<<<<

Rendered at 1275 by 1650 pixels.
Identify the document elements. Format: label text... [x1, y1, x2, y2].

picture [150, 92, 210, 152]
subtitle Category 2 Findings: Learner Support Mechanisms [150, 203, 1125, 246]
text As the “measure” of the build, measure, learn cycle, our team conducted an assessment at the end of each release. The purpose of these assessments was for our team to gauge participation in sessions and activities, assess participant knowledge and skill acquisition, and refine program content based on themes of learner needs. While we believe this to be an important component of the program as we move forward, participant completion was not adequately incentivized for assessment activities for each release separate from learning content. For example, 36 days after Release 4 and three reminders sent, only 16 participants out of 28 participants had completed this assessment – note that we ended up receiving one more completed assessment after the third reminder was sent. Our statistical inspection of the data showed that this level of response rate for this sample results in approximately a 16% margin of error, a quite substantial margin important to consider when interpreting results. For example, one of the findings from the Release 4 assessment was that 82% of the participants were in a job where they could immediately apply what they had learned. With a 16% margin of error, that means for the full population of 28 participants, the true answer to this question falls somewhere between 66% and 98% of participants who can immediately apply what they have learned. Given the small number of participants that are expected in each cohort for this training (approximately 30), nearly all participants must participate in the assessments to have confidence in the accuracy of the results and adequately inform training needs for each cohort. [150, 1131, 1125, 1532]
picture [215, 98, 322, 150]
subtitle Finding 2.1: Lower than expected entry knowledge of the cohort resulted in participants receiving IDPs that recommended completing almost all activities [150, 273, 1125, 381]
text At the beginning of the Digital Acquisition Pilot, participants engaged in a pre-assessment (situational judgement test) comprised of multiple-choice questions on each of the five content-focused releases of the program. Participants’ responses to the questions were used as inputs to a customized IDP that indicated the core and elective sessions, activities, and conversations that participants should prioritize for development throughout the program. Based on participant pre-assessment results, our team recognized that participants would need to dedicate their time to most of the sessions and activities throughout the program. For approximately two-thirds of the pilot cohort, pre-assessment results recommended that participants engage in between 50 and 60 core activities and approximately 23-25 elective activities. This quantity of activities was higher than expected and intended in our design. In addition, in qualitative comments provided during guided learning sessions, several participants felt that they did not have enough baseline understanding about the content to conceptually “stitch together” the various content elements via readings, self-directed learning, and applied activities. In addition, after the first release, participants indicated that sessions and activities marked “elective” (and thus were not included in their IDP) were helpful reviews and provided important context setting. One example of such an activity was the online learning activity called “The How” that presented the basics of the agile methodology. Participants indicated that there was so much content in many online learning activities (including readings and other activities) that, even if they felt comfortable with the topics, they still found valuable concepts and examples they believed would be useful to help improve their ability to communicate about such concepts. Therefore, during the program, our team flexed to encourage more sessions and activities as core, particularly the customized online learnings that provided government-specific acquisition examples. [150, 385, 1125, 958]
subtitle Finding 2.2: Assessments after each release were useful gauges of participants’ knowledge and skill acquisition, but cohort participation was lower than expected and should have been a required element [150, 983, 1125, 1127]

>>>>

### Work item
Type out the records again exactly, line for line.

### Response to this exercise
Rendered at 1275 by 1650 pixels.
Identify the document elements. Format: label text... [x1, y1, x2, y2].

picture [150, 92, 210, 152]
subtitle Category 2 Findings: Learner Support Mechanisms [150, 203, 1125, 246]
text As the “measure” of the build, measure, learn cycle, our team conducted an assessment at the end of each release. The purpose of these assessments was for our team to gauge participation in sessions and activities, assess participant knowledge and skill acquisition, and refine program content based on themes of learner needs. While we believe this to be an important component of the program as we move forward, participant completion was not adequately incentivized for assessment activities for each release separate from learning content. For example, 36 days after Release 4 and three reminders sent, only 16 participants out of 28 participants had completed this assessment – note that we ended up receiving one more completed assessment after the third reminder was sent. Our statistical inspection of the data showed that this level of response rate for this sample results in approximately a 16% margin of error, a quite substantial margin important to consider when interpreting results. For example, one of the findings from the Release 4 assessment was that 82% of the participants were in a job where they could immediately apply what they had learned. With a 16% margin of error, that means for the full population of 28 participants, the true answer to this question falls somewhere between 66% and 98% of participants who can immediately apply what they have learned. Given the small number of participants that are expected in each cohort for this training (approximately 30), nearly all participants must participate in the assessments to have confidence in the accuracy of the results and adequately inform training needs for each cohort. [150, 1131, 1125, 1532]
picture [215, 98, 322, 150]
subtitle Finding 2.1: Lower than expected entry knowledge of the cohort resulted in participants receiving IDPs that recommended completing almost all activities [150, 273, 1125, 381]
text At the beginning of the Digital Acquisition Pilot, participants engaged in a pre-assessment (situational judgement test) comprised of multiple-choice questions on each of the five content-focused releases of the program. Participants’ responses to the questions were used as inputs to a customized IDP that indicated the core and elective sessions, activities, and conversations that participants should prioritize for development throughout the program. Based on participant pre-assessment results, our team recognized that participants would need to dedicate their time to most of the sessions and activities throughout the program. For approximately two-thirds of the pilot cohort, pre-assessment results recommended that participants engage in between 50 and 60 core activities and approximately 23-25 elective activities. This quantity of activities was higher than expected and intended in our design. In addition, in qualitative comments provided during guided learning sessions, several participants felt that they did not have enough baseline understanding about the content to conceptually “stitch together” the various content elements via readings, self-directed learning, and applied activities. In addition, after the first release, participants indicated that sessions and activities marked “elective” (and thus were not included in their IDP) were helpful reviews and provided important context setting. One example of such an activity was the online learning activity called “The How” that presented the basics of the agile methodology. Participants indicated that there was so much content in many online learning activities (including readings and other activities) that, even if they felt comfortable with the topics, they still found valuable concepts and examples they believed would be useful to help improve their ability to communicate about such concepts. Therefore, during the program, our team flexed to encourage more sessions and activities as core, particularly the customized online learnings that provided government-specific acquisition examples. [150, 385, 1125, 958]
subtitle Finding 2.2: Assessments after each release were useful gauges of participants’ knowledge and skill acquisition, but cohort participation was lower than expected and should have been a required element [150, 983, 1125, 1127]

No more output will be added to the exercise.